Dad,
There’s this one episode of the Simpsons where Homer tries to stump his obnoxiously pious neighbor Ned Flanders. “Hey, I got a question for you,” he says: “could Jesus microwave a burrito so hot, that he himself could not eat it?” I remember as kids we used to find this kind of puzzle exceptionally profound. So does Ned (“that’s a honeydoodle!”).
If we lived in a different time, we would have been taught to take this question both more and less seriously than we did. If we had been Medieval schoolboys, for instance, our teachers might have acknowledged the burrito problem as a legitimate question in need of address, the so-called “omnipotence paradox.” (Actually, there weren’t burritos back then because nobody had yet invented Mexicans. Or microwaves. More’s the pity. But they got the point across in other ways.)

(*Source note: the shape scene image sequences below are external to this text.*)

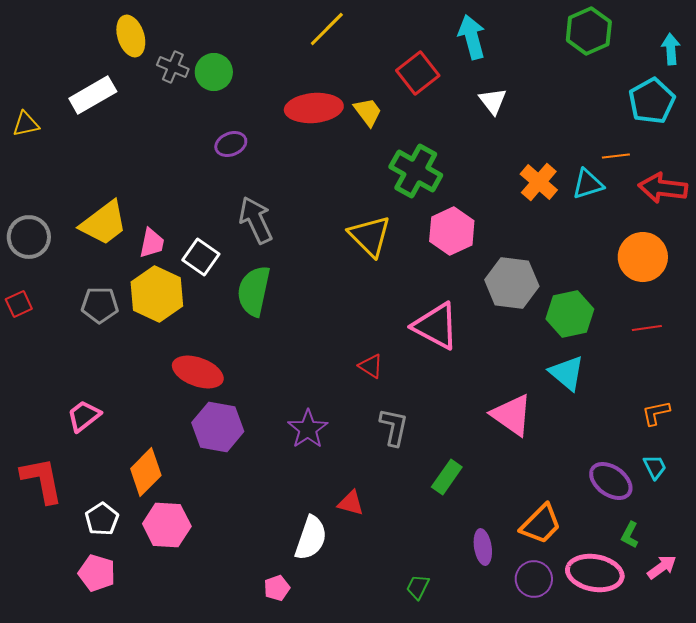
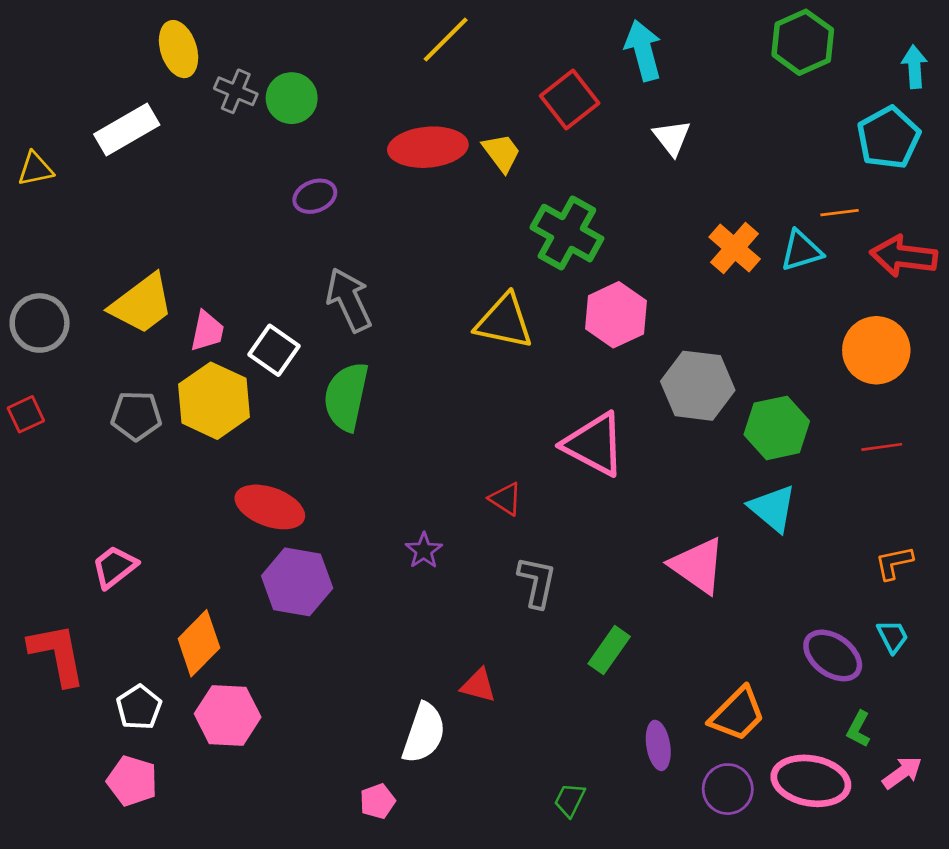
yellow triangle: (370, 236) -> (504, 322), turned -33
purple star: (308, 429) -> (424, 551), moved, size x0.7

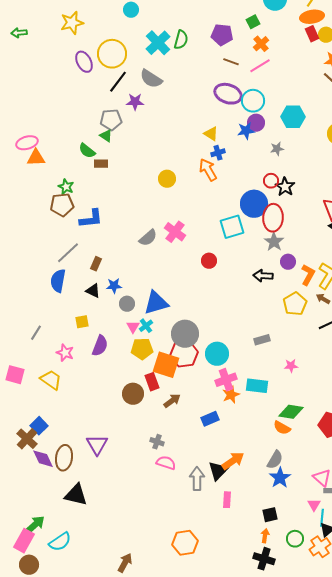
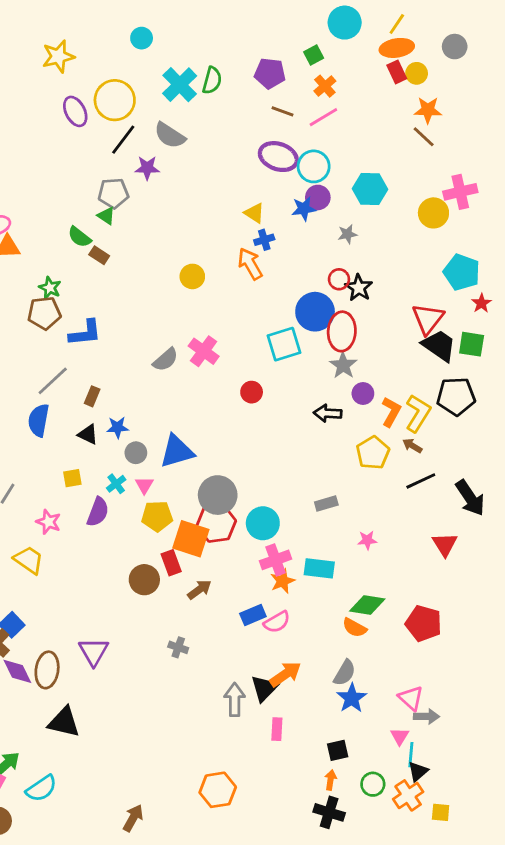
brown rectangle: (101, 164) -> (99, 255), turned 32
cyan cross: (146, 326) -> (116, 484), moved
pink semicircle: (166, 463) -> (277, 622), moved, turned 132

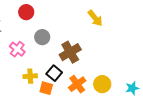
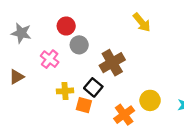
red circle: (26, 12) -> (66, 26), moved
orange cross: (77, 84) -> (124, 115), moved

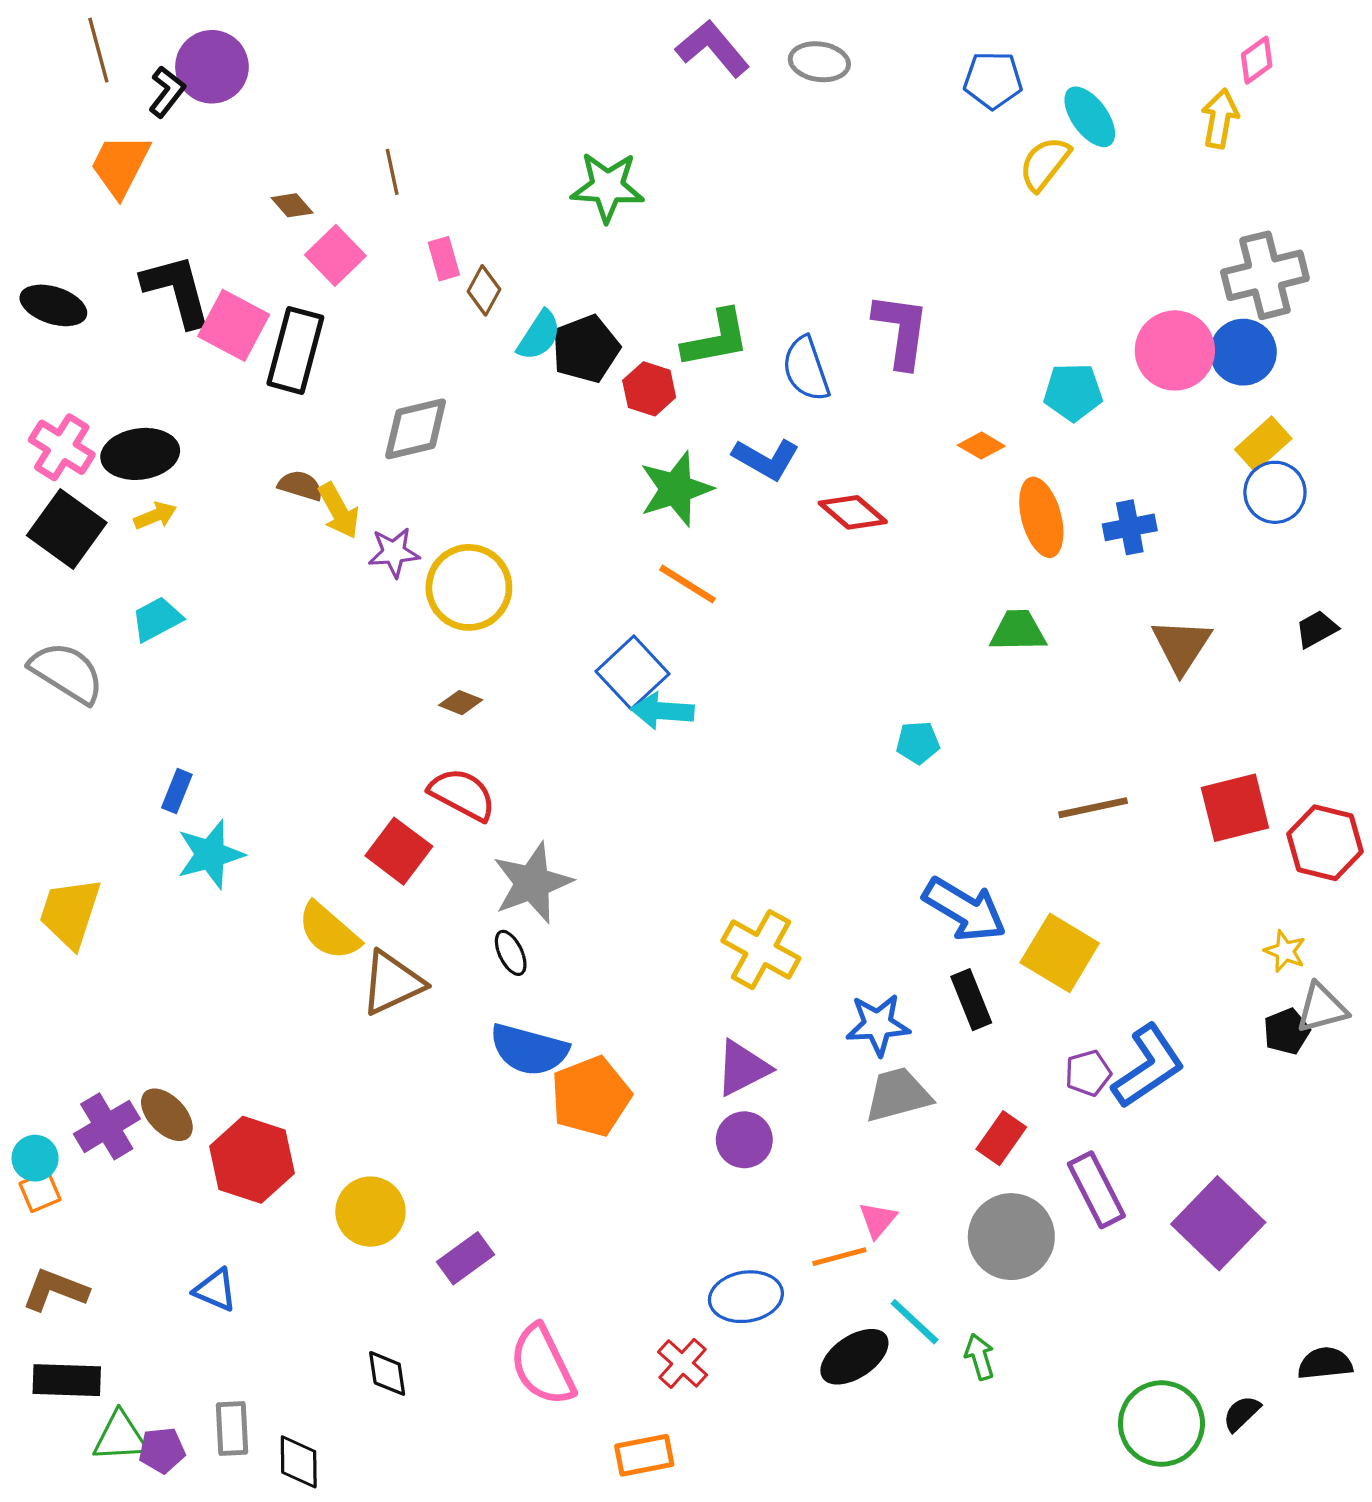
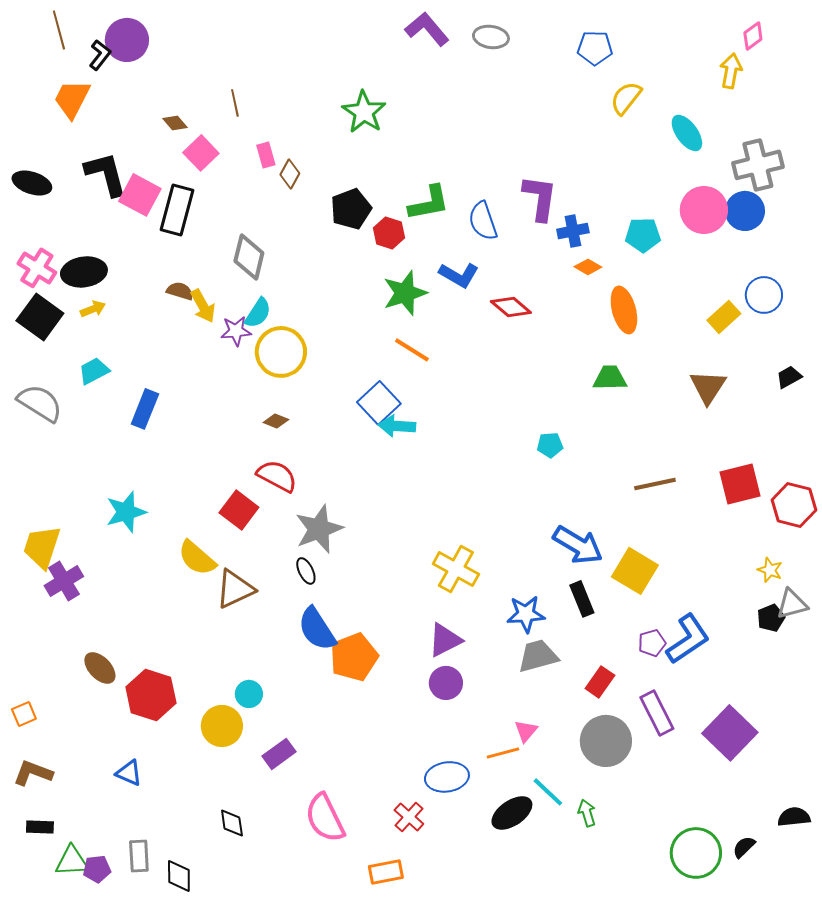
cyan ellipse: (1090, 117) -> (687, 133), moved
green star: (607, 187) -> (364, 112), turned 30
cyan semicircle: (539, 335) -> (258, 313), moved
gray diamond: (416, 429) -> (249, 257), turned -63
yellow rectangle: (1263, 444) -> (724, 317), moved
blue cross: (1130, 527) -> (573, 231), moved
blue rectangle: (177, 791) -> (145, 409), moved, size x1.5
blue semicircle: (529, 1050) -> (317, 629), turned 42
purple cross: (107, 1126) -> (64, 581), moved
cyan circle: (35, 1158) -> (249, 694), moved
black rectangle: (67, 1380) -> (40, 827), size x0.7

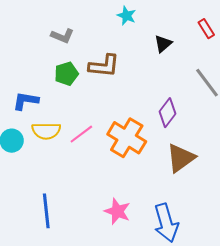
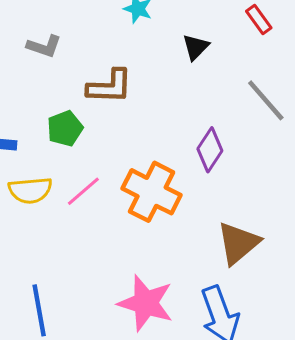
green pentagon: (66, 74) -> (65, 128), moved
brown triangle: (181, 158) -> (238, 243), moved
pink star: (117, 211) -> (146, 303), size x1.4

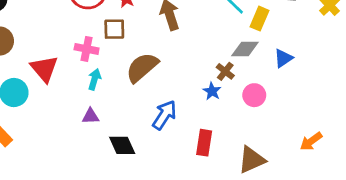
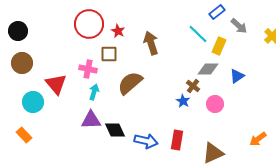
blue arrow: (164, 115) -> (146, 141), moved, turned 70
purple triangle: (91, 116) -> (91, 120), size x1.5
black diamond: (122, 145) -> (115, 130), moved

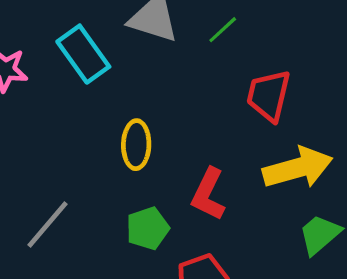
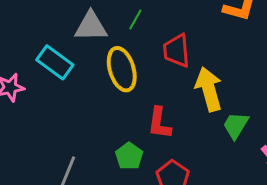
yellow ellipse: (136, 145) -> (122, 69), moved, size x1.4
yellow arrow: (298, 168) -> (209, 89), turned -72

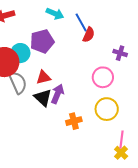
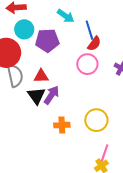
cyan circle: (20, 53) -> (24, 29), moved
pink circle: (103, 77) -> (87, 64), moved

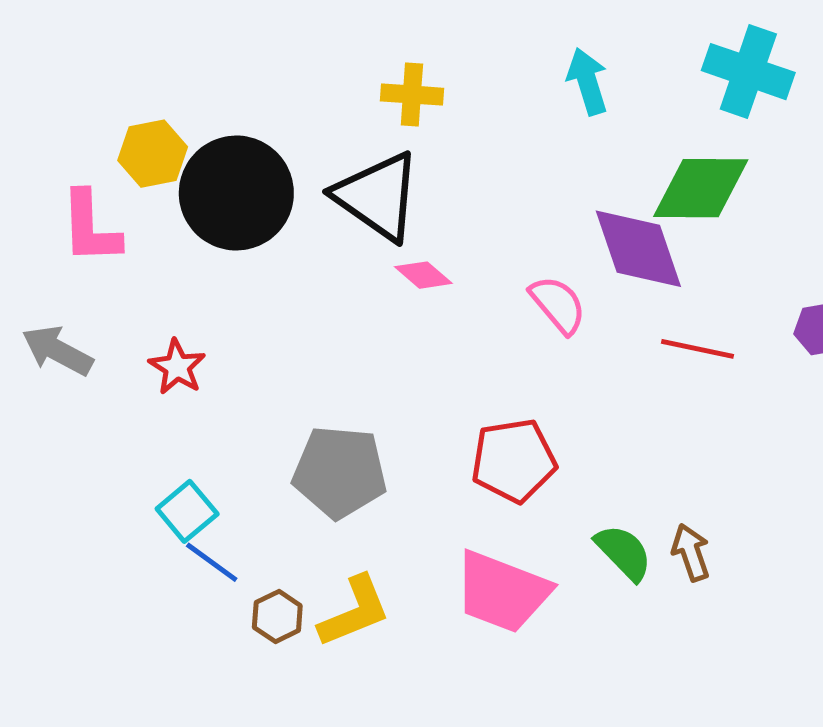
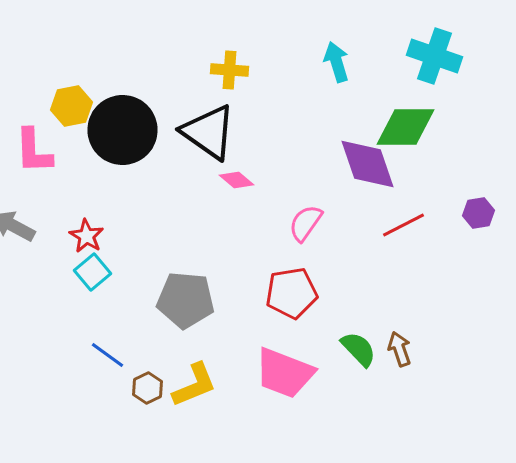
pink semicircle: (558, 305) -> (306, 223), moved, turned -105
red line: (697, 349) -> (404, 225), turned -39
cyan square: (187, 511) -> (92, 272), moved

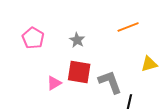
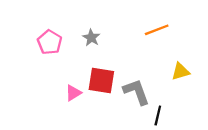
gray star: (77, 40) -> (91, 38), moved

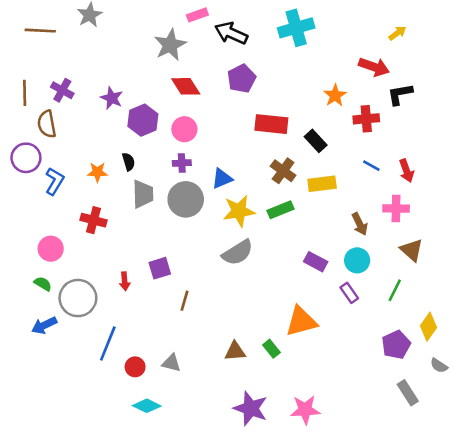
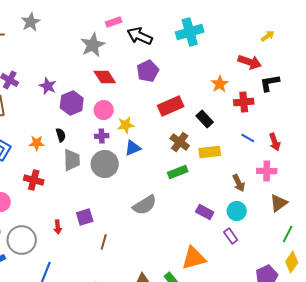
red rectangle: (271, 124) -> (171, 106), turned -30
yellow star: (239, 211) -> (126, 125), moved, size x0.7
brown triangle: (412, 250) -> (279, 203), turned 42
green line: (395, 290) -> (288, 234), moved

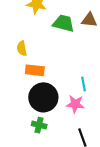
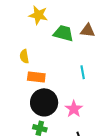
cyan line: (84, 84) -> (83, 72), moved
pink star: (75, 104) -> (74, 109), turned 30

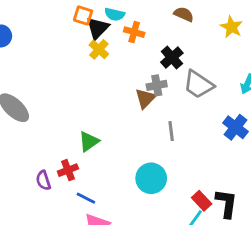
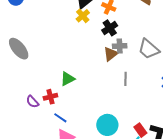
black cross: (172, 58) -> (110, 28), moved
cyan circle: (151, 178) -> (107, 125), moved
purple semicircle: (43, 180) -> (32, 102), turned -32

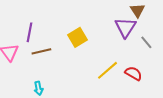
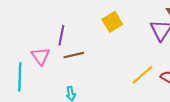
yellow square: (77, 37) -> (112, 22), moved

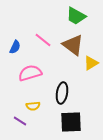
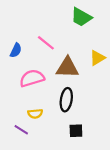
brown triangle: (73, 45) -> (67, 67), moved, turned -35
yellow triangle: (91, 63) -> (97, 58), moved
black square: (71, 122) -> (76, 131), size x0.6

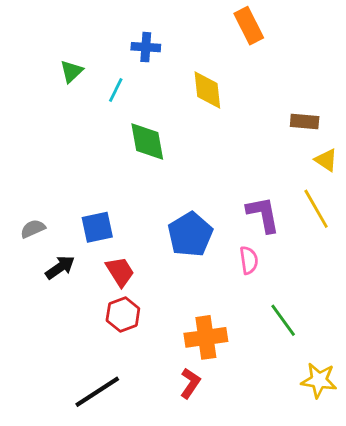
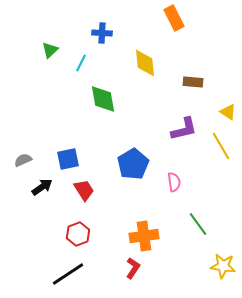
brown rectangle: (305, 121) -> (193, 82), moved
purple L-shape: (263, 214) -> (184, 129), moved, turned 88
red hexagon: (123, 315) -> (78, 234), moved

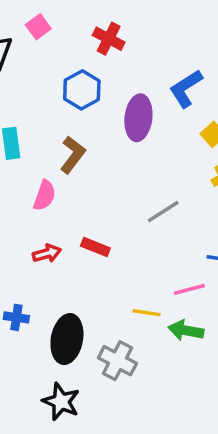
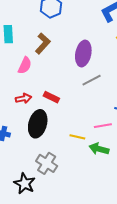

That said, however, our Medieval teachers would probably have taken the time to demonstrate to us that the omnipotence paradox is only superficially interesting. It’s the kind of intellectual parlor trick that used to preoccupy Greek thinkers before Socrates. Aquinas pretty well resolved it. It comes to this: “a burrito so hot God couldn’t eat it” is itself a nonsense phrase, containing a logical contradiction. It’s like a triangle with four sides: you can put those words together, but they don’t actually describe anything. As C.S. Lewis put it, “meaningless combinations of words do not suddenly acquire meaning simply because we prefix to them the two other words, ‘God can.’”
I’ve been remembering this in our conversation about people who will do anything to avert disaster except stop doing the thing that leads inexorably to disaster. Dostoevsky’s Underground Man, with whom we began, actually says as much: “‘two times two equals four’—that’s an excellent thing,” he says, “but if we’re going to start handing out praise, ‘two times two equals five’ is also quite charming.” He’s free to add up any numbers he likes, but that’s not enough. He wants to rewrite the rules of math.
You wonder whether our country can still beat back its demise, or whether we’re locked into our fate. It’s probably the question I’ve been asked—or asked myself—more often than any other. Are we playing out the same script as ancient Rome did? Is our republic doomed to fall like theirs?
The answer I’ve come to over the years is this: we’re not doomed to anything. But if we do the things Rome did, we’ll get the results Rome got. Play stupid games, win stupid prizes: if we spend recklessly, degrade the value of citizenship, misuse and discredit our finest institutions, entangle ourselves thoughtlessly abroad, and eat each other alive in factional, economic, or demographic warfare, well...two plus two equals four. We could still pick different numbers to add up. It’s possible—advisable, even! But God himself can’t help us make two and two equal five.
Love,
Spencer
If history is a pattern, Rome will do what Rome will do… becoming more decadent with each decade.
Those of us who claim to know Him, both Scribe ( words, words, words, sophistry and learning), and Pharisee (law, law, law - only tradition), can ask better questions. Instead of, “ if I do enough intellectual gymnastics, can I tie myself in enough knots that God will see MY ideas as a big juicy pretzel and want to partake?”
Maybe we could ask: “What do I really want?”, “What lack I yet?”, “What is He offering?”, “Why seek ye the living among the dead?”, “What am I waiting for?”, “What time is it?”, “What is my part to play?”
There were only a few who recognized Him when He came. The wise and those who fed the sheep were among the first. Discernment comes from taking time to be Holy.
I grew up in Catholic schools on the east coast, in Queens and the DC suburbs. So, back then, we didn’t have burritos, but we did have a few Mexicans. Mostly ones who would set up on a corner to sell you onyx chess sets, set upon a small table, around which you’d sit on tiny stools. The table is long gone, but I still have the set and stools.
Anyway, in school, we naturally didn’t ask about burritos, but rocks instead. Could God make a rock so big that even he couldn’t lift it? Of course not, because weight is irrelevant to Him. He is outside space, time, AND matter.